The Federal Trade Commission (FTC) announced on October 22, 2008 that it would delay enforcement of its Identity Theft Red Flag Rules (the “Red Flag Rules”) until May 1, 2009, given the extent to which the Red Flag Rules apply to entities not traditionally regulated by the FTC. The Red Flag Rules were issued as part of the Fair and Accurate Credit Transactions (FACT) Act of 2003. Generally, the Red Flag Rules require creditors to create and implement written identity theft prevention programs, which were to have been in place by November 1, 2008, and which must provide for the identification, detection and response to patterns, practices, or specific activities, or “Red Flags,” that could be a sign of identity theft.
The reason for the expansive reach of the Red Flag Rules is due to its broad definition of the term “creditor.” Under the Red Flag Rules, a “creditor” includes any entity that regularly extends, renews or continues credit; any entity that regularly arranges for the extension, renewal, or continuation of credit; or any assignee of an original creditor who is involved in the decision to extend, renew, or continue credit. The term “regularly” is not defined by the Red Flag Rules, but for purposes of the Federal Reserve Board’s regulations under the Truth in Lending Act, a person “‘regularly’ extends consumer credit only if it extended credit [other than credit transactions secured by the consumer’s principal dwelling] more than 25 times (or more than five times for transactions secured by a dwelling) in the preceding calendar year. If a person did not meet these numerical standards in the preceding calendar year, the numerical standards shall be applied to the current calendar year.” If a similar interpretation of “regularly” were applied to the Red Flag Rules, any entity that extends consumer credit more than 25 times in the preceding calendar year (or the current calendar year) would be considered a “creditor,” and hence be subject to the Red Flag Rules. (Note that, unlike the FTC, the Federal Reserve Board will expressly exempt retirement plan loans from the Truth in Lending Act, beginning on July 1, 2010. See page 8 for more information.)
401(k) plans that allow in-service loans may find themselves among the entities affected by this expansive definition of “creditor,” as a plan loan to a participant is an extension of credit to that participant. If a 401(k) plan makes loans to more than 25 participants from the 401(k) plan in a given plan year, that plan may be subject to the Red Flag Rules.
If a 401(k) plan determines that it is subject to the Red Flag Rules, it must develop a written program which identifies and detects the relevant warning signs (“Red Flags”) of identity theft.
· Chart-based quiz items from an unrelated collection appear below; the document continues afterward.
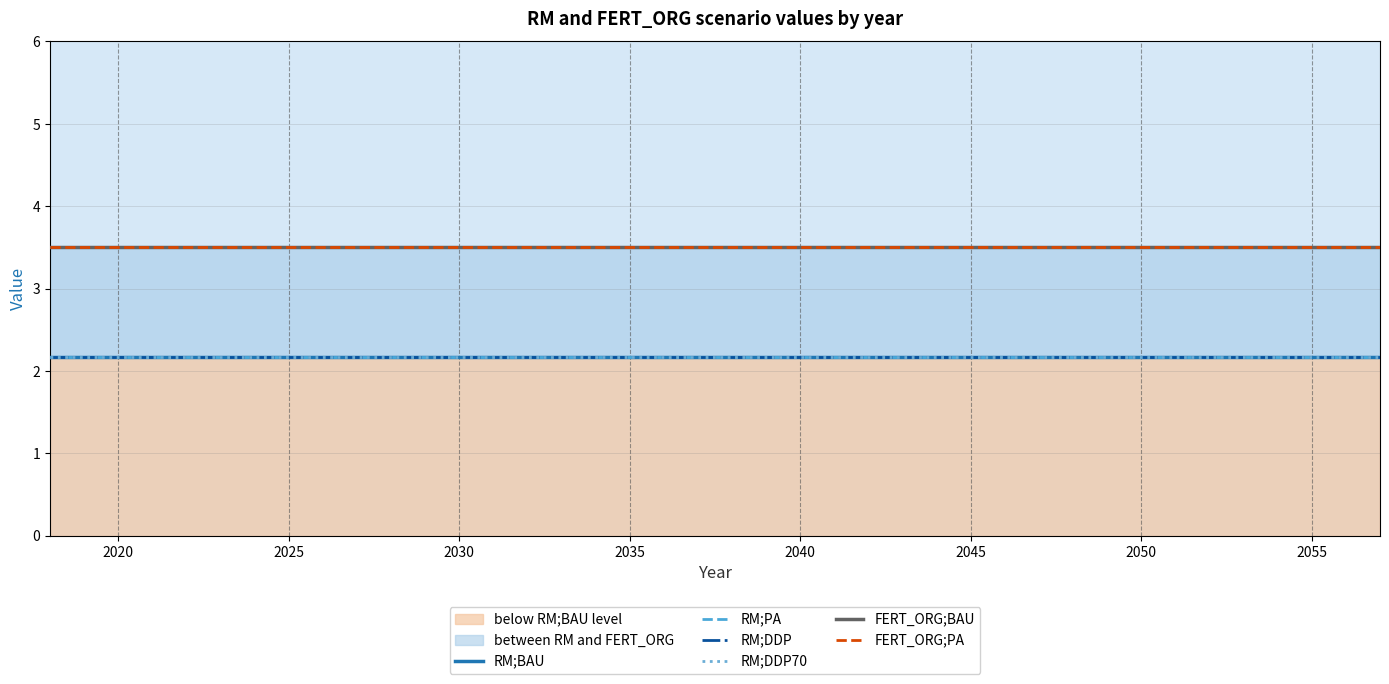

Is the value of FERT_ORG;BAU at 30 greater than the value of RM;DDP at 2025?

Yes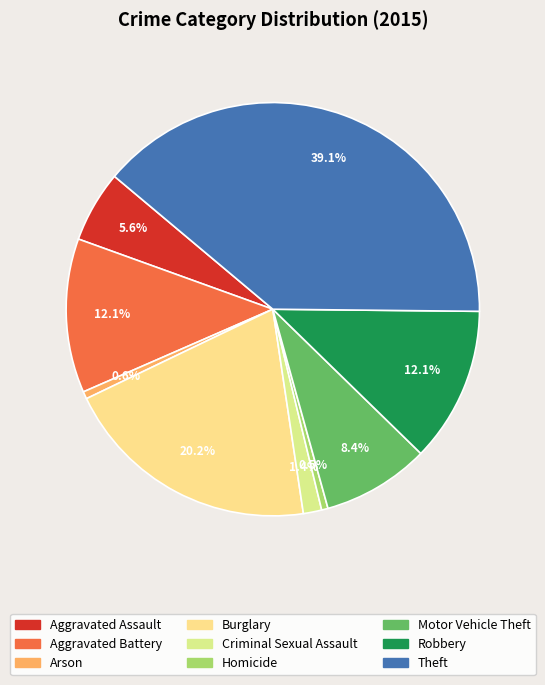

To the nearest percent, what is the average slice percentage?

11%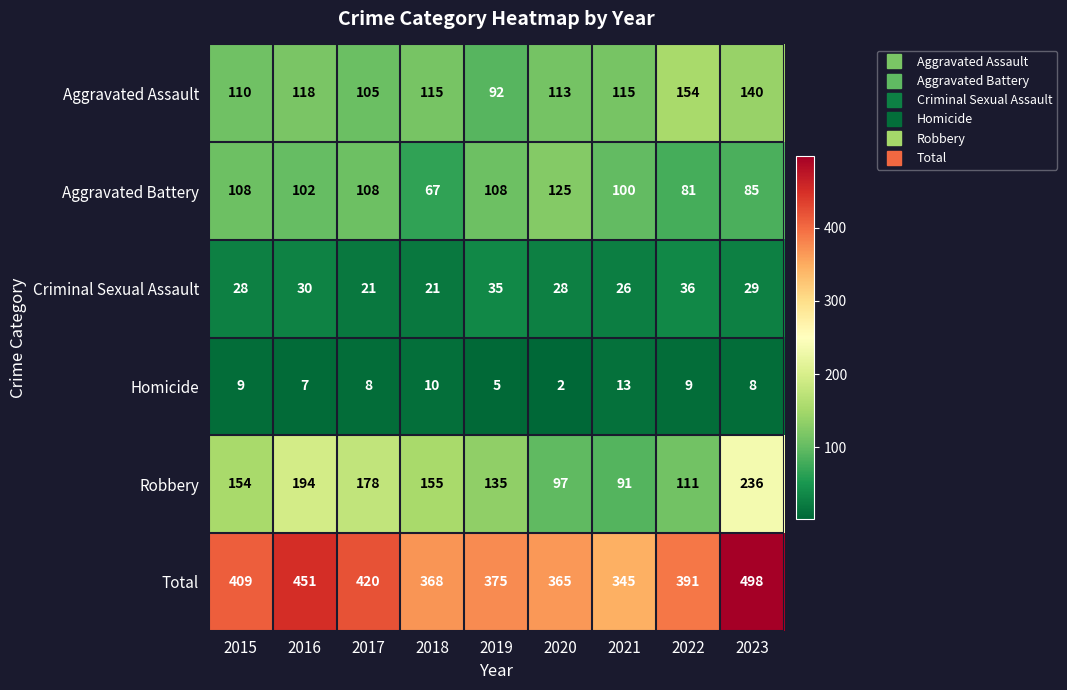

What is the sum of all Aggravated Battery values?

884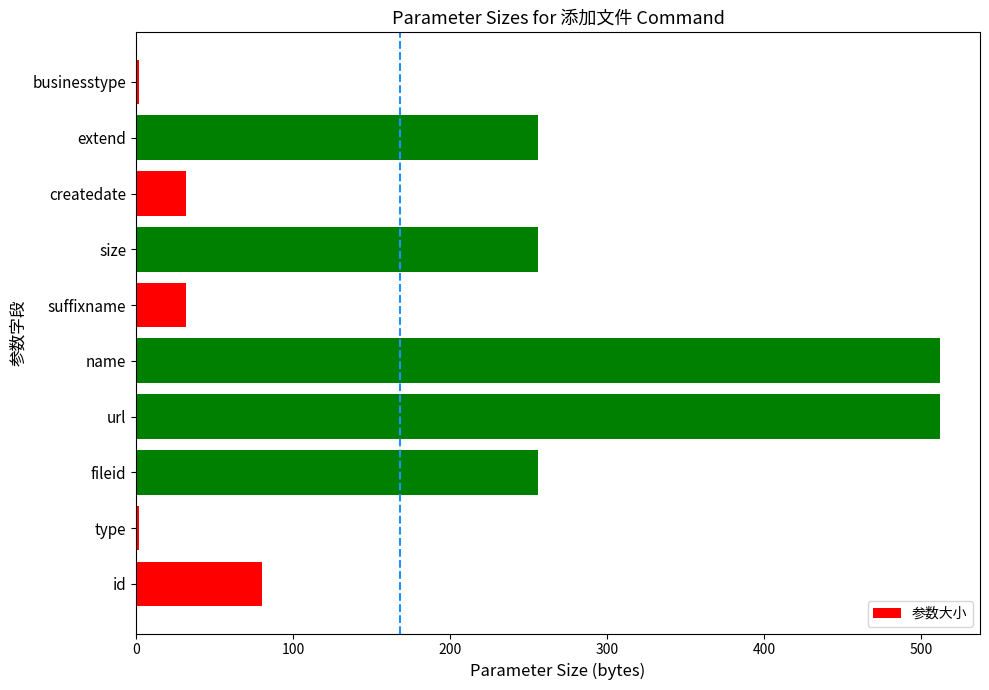

What is the difference between the maximum and minimum values?

510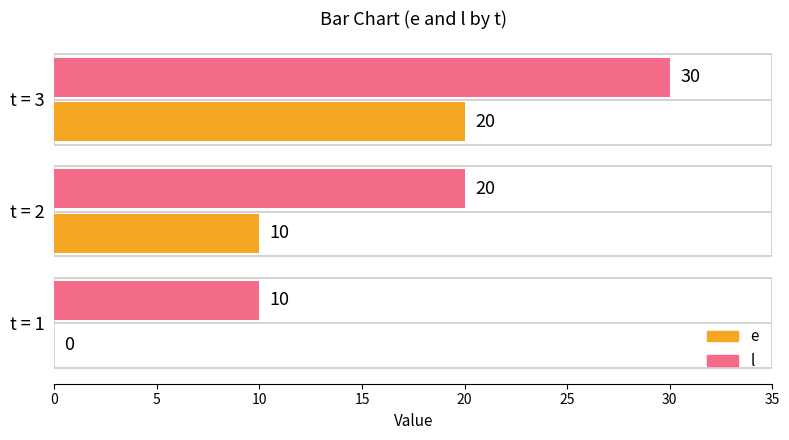

At which label does e reach its peak?

t = 3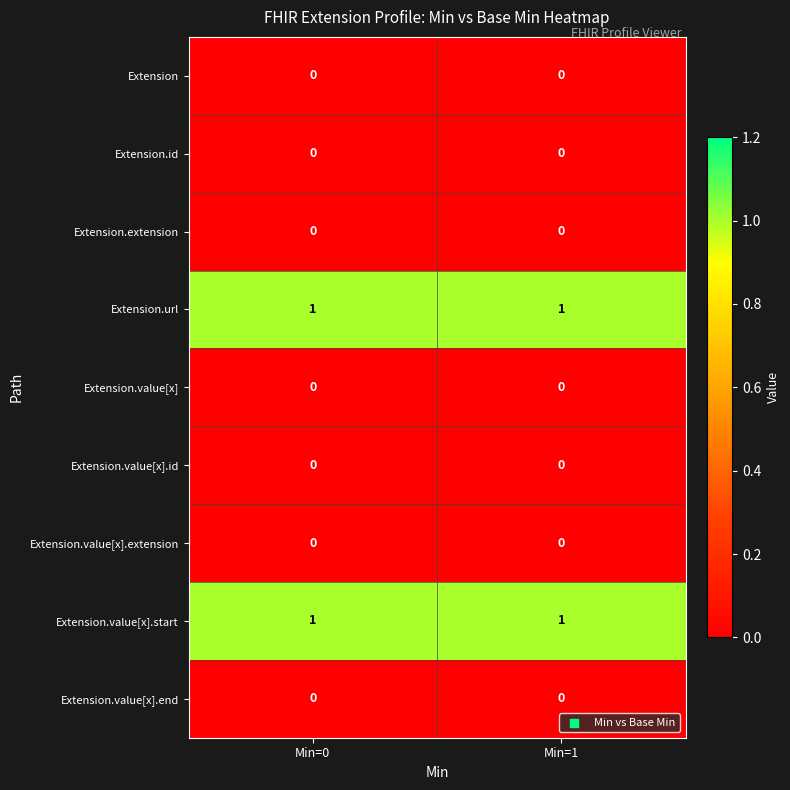

True or false: Extension.value[x].start has a value of 2 at Min=1.

False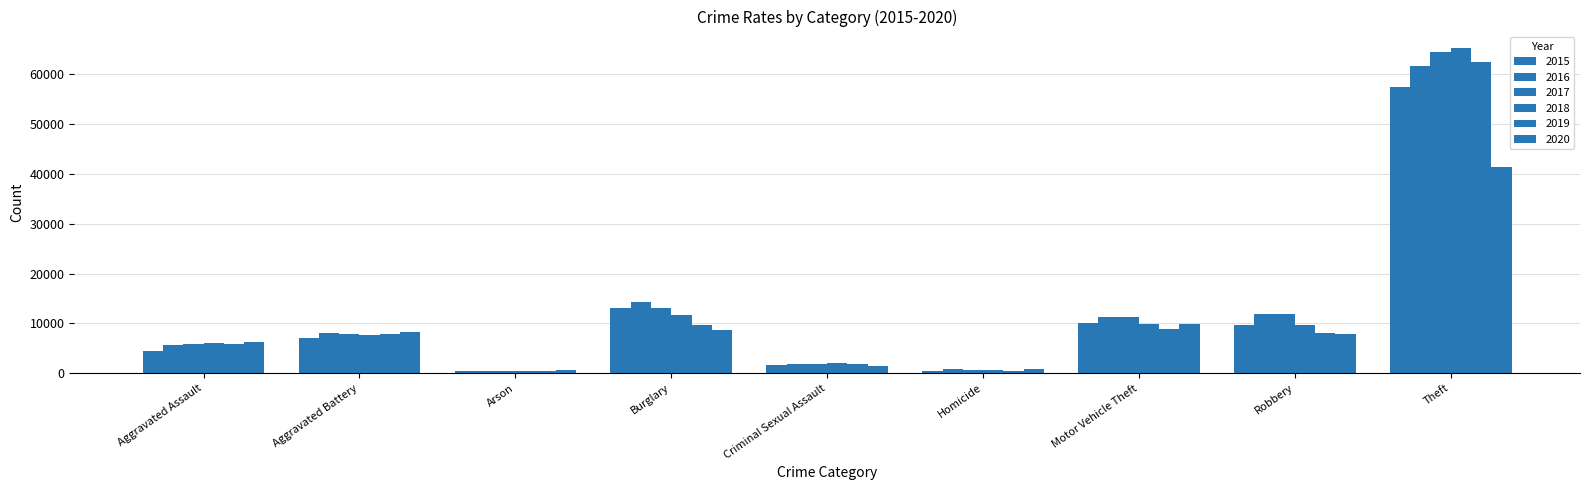

Are the bars horizontal?

No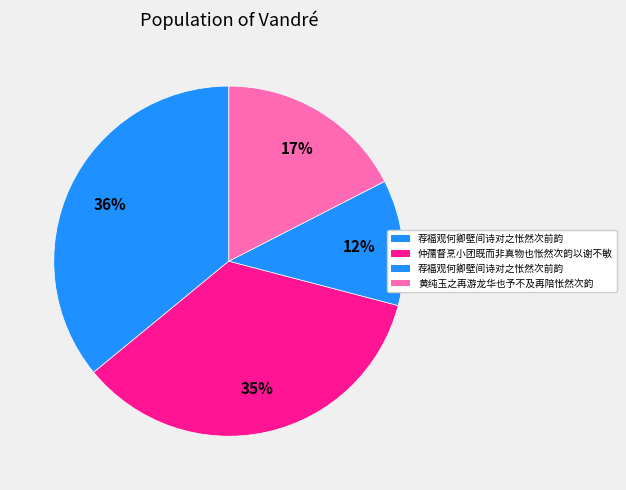

What is the largest slice in the pie chart?

荐福观何卿壁间诗对之怅然次前韵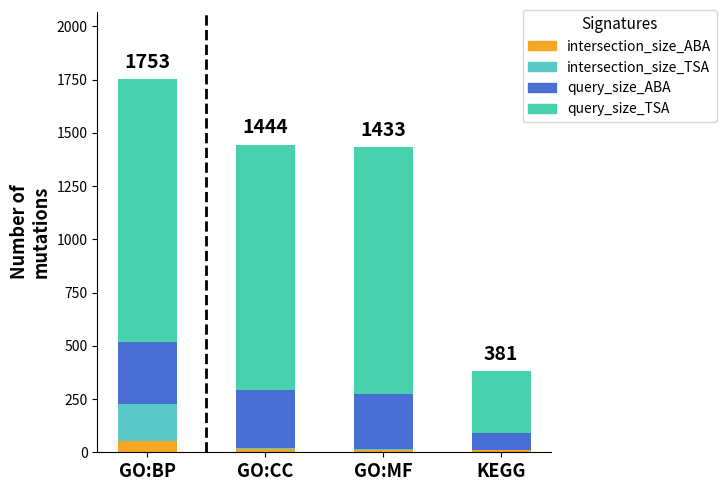

Which series has the largest total across all categories?

query_size_TSA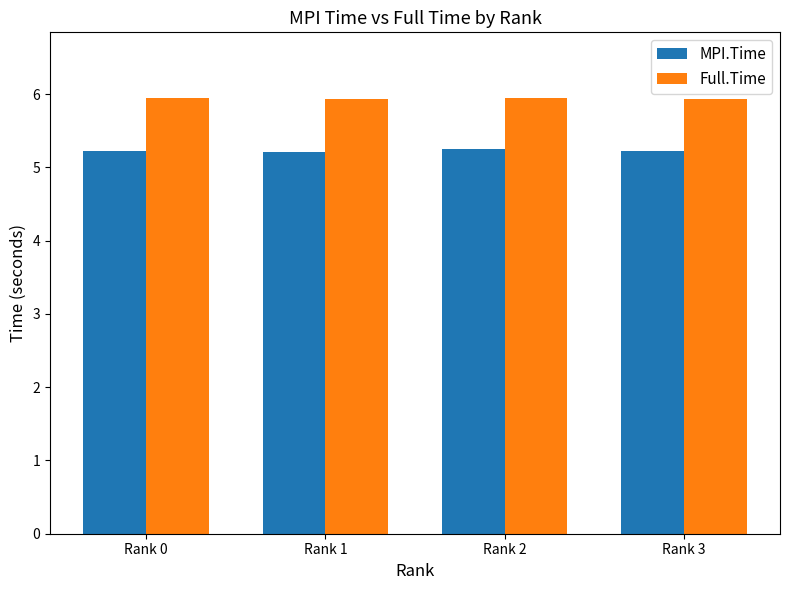

Rank the series by their average value, from highest to lowest.

Full.Time, MPI.Time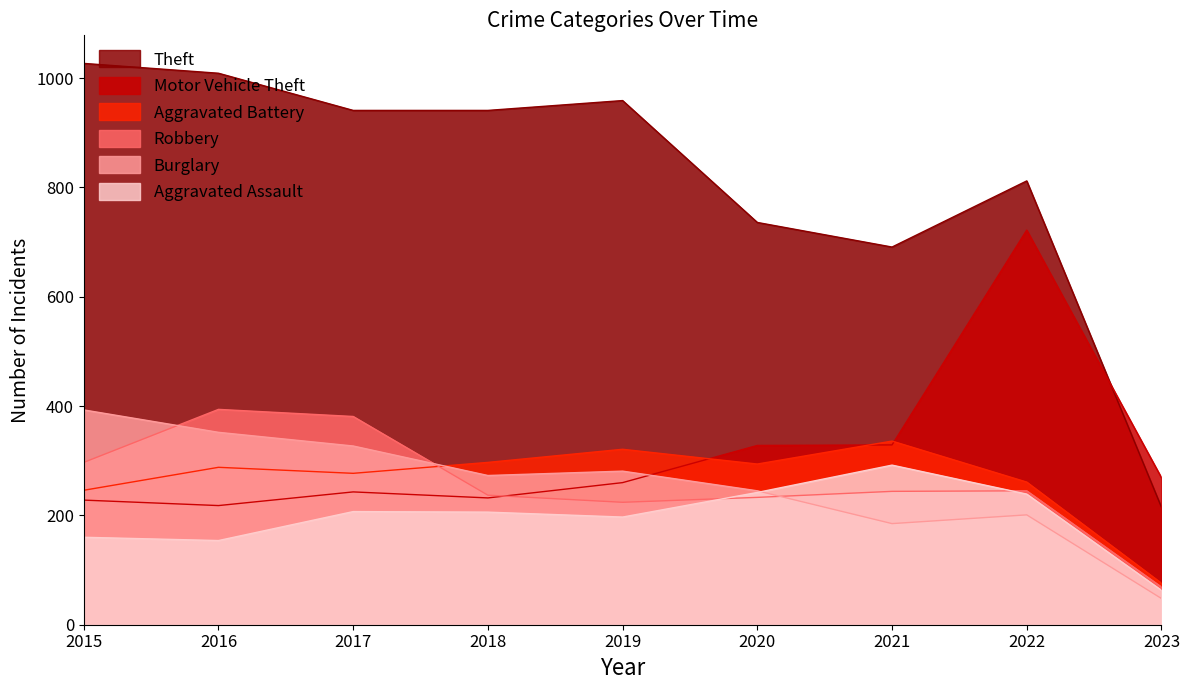

Which has a higher value, 2016 or 2018?

2016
This program must include reasonable policies and procedures to:
- Identify relevant Red Flags for the 401(k) plan accounts, and incorporate those Red Flags into the program;
- Detect Red Flags which have been so incorporated;
- Respond appropriately to any Red Flags which are detected to prevent and mitigate identity theft; and
- Ensure the program (including the incorporated Red Flags) are updated periodically to reflect new issues regarding identity theft.
Examples of “Red Flags” suggested by the FTC generally fall into five categories, which include alerts, notifications, or other warnings received from consumer reporting agencies or service providers, such as fraud detection services; the presentation of suspicious documents; the presentation of suspicious personal identifying information (such as a suspicious address change); the unusual use of, or other suspicious activity related to, a covered account and notice from customers, victims of identity theft, law enforcement activities, or other persons regarding possible identity theft in connection with covered accounts held by the financial institution or creditor.
The FTC has indicated that the nature of the written program should depend on the complexity, size and nature of the creditor’s business. As a result, a 401(k)’s written program might well be relatively straightforward.
Once the Red Flag Rules become effective on May 1, 2009, creditors (including 401(k) plans) which have not developed the written program required by the Red Flag Rules may be subject to penalties of up to US$2,500 for each independent violation.